Pose landmark coordinates
------------------------
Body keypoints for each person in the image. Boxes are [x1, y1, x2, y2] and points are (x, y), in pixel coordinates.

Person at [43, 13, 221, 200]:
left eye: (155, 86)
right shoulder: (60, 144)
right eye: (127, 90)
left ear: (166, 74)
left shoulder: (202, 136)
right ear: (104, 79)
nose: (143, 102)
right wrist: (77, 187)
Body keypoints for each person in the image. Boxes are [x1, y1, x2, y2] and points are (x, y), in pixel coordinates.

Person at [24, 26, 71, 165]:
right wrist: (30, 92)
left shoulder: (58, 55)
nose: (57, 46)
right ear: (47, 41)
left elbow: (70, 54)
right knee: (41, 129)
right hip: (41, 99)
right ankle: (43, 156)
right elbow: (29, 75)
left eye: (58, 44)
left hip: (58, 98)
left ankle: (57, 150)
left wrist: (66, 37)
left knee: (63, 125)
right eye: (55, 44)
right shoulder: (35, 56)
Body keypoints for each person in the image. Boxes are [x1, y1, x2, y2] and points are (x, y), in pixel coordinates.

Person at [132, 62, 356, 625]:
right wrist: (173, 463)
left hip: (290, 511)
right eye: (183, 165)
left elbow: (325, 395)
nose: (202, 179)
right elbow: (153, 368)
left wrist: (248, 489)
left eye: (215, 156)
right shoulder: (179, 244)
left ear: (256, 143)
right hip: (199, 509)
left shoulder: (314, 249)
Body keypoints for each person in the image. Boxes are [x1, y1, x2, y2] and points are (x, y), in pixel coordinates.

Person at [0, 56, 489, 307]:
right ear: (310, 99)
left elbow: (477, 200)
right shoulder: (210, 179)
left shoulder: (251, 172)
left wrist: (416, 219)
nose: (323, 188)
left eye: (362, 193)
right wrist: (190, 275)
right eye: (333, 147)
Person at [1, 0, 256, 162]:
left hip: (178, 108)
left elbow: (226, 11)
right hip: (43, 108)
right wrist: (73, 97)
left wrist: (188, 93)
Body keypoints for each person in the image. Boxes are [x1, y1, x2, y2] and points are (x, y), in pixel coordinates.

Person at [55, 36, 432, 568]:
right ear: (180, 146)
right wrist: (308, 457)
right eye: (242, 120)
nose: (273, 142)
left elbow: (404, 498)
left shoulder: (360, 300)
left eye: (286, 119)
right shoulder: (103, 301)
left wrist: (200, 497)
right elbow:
------------------------
About this task:
Every line above needs to be retyped exactly.

Output of the task:
Body keypoints for each person in the image. Boxes are [x1, y1, x2, y2] and points are (x, y), in pixel coordinates.

Person at [43, 13, 221, 200]:
left eye: (155, 86)
right shoulder: (60, 144)
right eye: (127, 90)
left ear: (166, 74)
left shoulder: (202, 136)
right ear: (104, 79)
nose: (143, 102)
right wrist: (77, 187)
Body keypoints for each person in the image. Boxes are [x1, y1, x2, y2] and points are (x, y), in pixel coordinates.

Person at [24, 26, 71, 165]:
right wrist: (30, 92)
left shoulder: (58, 55)
nose: (57, 46)
right ear: (47, 41)
left elbow: (70, 54)
right knee: (41, 129)
right hip: (41, 99)
right ankle: (43, 156)
right elbow: (29, 75)
left eye: (58, 44)
left hip: (58, 98)
left ankle: (57, 150)
left wrist: (66, 37)
left knee: (63, 125)
right eye: (55, 44)
right shoulder: (35, 56)
Body keypoints for each person in the image. Boxes are [x1, y1, x2, y2] and points are (x, y), in pixel coordinates.

Person at [132, 62, 356, 625]:
right wrist: (173, 463)
left hip: (290, 511)
right eye: (183, 165)
left elbow: (325, 395)
nose: (202, 179)
right elbow: (153, 368)
left wrist: (248, 489)
left eye: (215, 156)
right shoulder: (179, 244)
left ear: (256, 143)
right hip: (199, 509)
left shoulder: (314, 249)
Body keypoints for each person in the image. Boxes are [x1, y1, x2, y2] and points are (x, y), in pixel coordinates.

Person at [0, 56, 489, 307]:
right ear: (310, 99)
left elbow: (477, 200)
right shoulder: (210, 179)
left shoulder: (251, 172)
left wrist: (416, 219)
nose: (323, 188)
left eye: (362, 193)
right wrist: (190, 275)
right eye: (333, 147)
Person at [1, 0, 256, 162]:
left hip: (178, 108)
left elbow: (226, 11)
right hip: (43, 108)
right wrist: (73, 97)
left wrist: (188, 93)
Body keypoints for each person in the image. Boxes are [x1, y1, x2, y2] and points are (x, y), in pixel coordinates.

Person at [55, 36, 432, 568]:
right ear: (180, 146)
right wrist: (308, 457)
right eye: (242, 120)
nose: (273, 142)
left elbow: (404, 498)
left shoulder: (360, 300)
left eye: (286, 119)
right shoulder: (103, 301)
left wrist: (200, 497)
right elbow:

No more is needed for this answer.